■ Kutipan dokumen ■
Upaya mereformasi birokrasi memang sudah dilakukan. KPK juga telah melakukan survei Integritas Sektor Publik untuk mengetahui sejauhmana institusi pemerintah melakukan reformasi birokrasi. Namun, KPK harus dapat memastikan birokrasi transparan, akuntabel, dan profesional. Patut diapresiasi sudah ada instansi, baik di pusat maupun di daerah yang melakukan reformasi birokrasi. Namun, masih banyak instansi pemerintah, baik di pusat dan daerah lainnya, yang kurang merespons percepatan reformasi birokrasi. Dalam konteks ini, komisioner KPK harus terus mengawal, mengawasi, dan memastikan terselenggaranya sistem birokrasi yang bersih, melayani, akuntabel, profesional, transparan, partisipatif, dan sebagainya.

Pembenahan sistem birokrasi menjadi tugas penting yang harus terus didorong KPK ke depan. Pasalnya, korupsi di birokrasi sudah berjenjang, mulai dari level tertinggi hingga terendah. Sampai-sampai, meminjam istilah Dwiyanto (2011), jika birokrasi seperti "pasar korupsi" yang menjadi ajang transaksi antara para pemburu rente, calo proyek, dan anggota masyarakat yang menginginkan pelayanan dengan mudah dan cepat, asalkan bersedia memberikan setoran kepada aparatur birokrasi.

■ Data ■
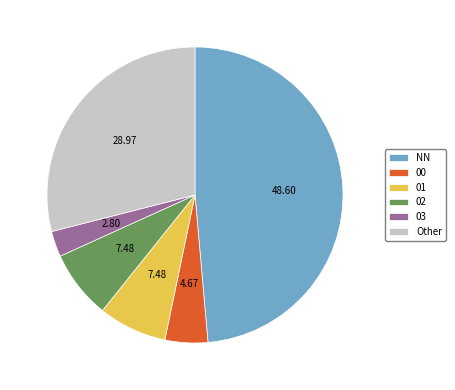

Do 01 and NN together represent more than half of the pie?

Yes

■ Soal latihan ■
A. Terjemahkan ke dalam bahasa Inggris kalimat "Pembenahan sistem birokrasi menjadi tugas penting yang harus terus didorong KPK ke depan." dari kutipan dokumen tentang reformasi birokrasi.
B. Teruskan kutipan dokumen tentang reformasi birokrasi dan peran KPK, dimulai setelah kalimat terakhirnya.

■ Kunci jawaban ■
A. Improving the bureaucratic system is an important task that the KPK must keep pushing forward in the future.

B.
Di level tertinggi, korupsi terjadi di jabatan politis selevel menteri dan kepala daerah. Beberapa menteri dan kepala daerah sudah dijebloskan ke bui lantaran korupsi. Selain karena faktor ketamakan, mereka terseret ke bui lantaran sistem birokrasi yang membuka celah korupsi. Bisa saja menteri, kepala daerah, atau pejabat birokrasi yang tadinya baik, terjerumus ke kubungan korupsi karena sistem birokrasi menggiringnya melakukan korupsi.

 

Sistem birokrasi rawan korupsi karena ketidakjelasan penerapan hukum dan pendistribusian tugas dan kewenangan, pengawasan yang lemah, akuntabilitas yang buruk, tidak diterapkannya hukuman dan pemberian penghargaan (reward and punishment), sistem rekrutmen dan promosi jabatan yang kolutif, dan sebagainya.

Sementara terkait strategi penindakan, komisioner KPK nanti harus tetap agresif, dengan lebih meningkatkan sinergi dengan Polri dan Kejaksaaan. Strategi penindakan penting difokuskan pada sektor-sektor starategis seperti pertambangan dan energi, BUMN, perpajakan, dan institusi penegak hukum. Strategi penindakan juga harus memberikan efek jera dan memaksimalkan upaya pengembalian aset negara yang dirampas koruptor (assest recovery).

Komisioner KPK juga harus lebih siap menghadapi gelombang praperadilan yang dilayangkan para tersangka korupsi yang mulai gencar memperkarakan proses hukum yang dilakukan KPK dalam menetapkan tersangka korupsi. Kini, muncul "Sarpin Effect" yakni upaya melawan atas prosedur penetapan tersangka korupsi oleh KPK (praperadilan) yang dilayangkan para tersangka korupsi.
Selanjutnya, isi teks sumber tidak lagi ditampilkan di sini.